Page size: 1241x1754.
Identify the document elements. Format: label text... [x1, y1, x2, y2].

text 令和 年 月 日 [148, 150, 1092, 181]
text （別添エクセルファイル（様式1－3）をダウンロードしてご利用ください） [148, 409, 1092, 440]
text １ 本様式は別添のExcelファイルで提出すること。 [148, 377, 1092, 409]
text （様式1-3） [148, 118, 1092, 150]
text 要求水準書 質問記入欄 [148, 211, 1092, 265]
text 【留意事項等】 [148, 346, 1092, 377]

☆ ☆ ☆ ☆

Problem requirements — Please return the records above exactly as they are written.

Task answer —
Page size: 1241x1754.
Identify the document elements. Format: label text... [x1, y1, x2, y2].

text 令和 年 月 日 [148, 150, 1092, 181]
text （別添エクセルファイル（様式1－3）をダウンロードしてご利用ください） [148, 409, 1092, 440]
text １ 本様式は別添のExcelファイルで提出すること。 [148, 377, 1092, 409]
text （様式1-3） [148, 118, 1092, 150]
text 要求水準書 質問記入欄 [148, 211, 1092, 265]
text 【留意事項等】 [148, 346, 1092, 377]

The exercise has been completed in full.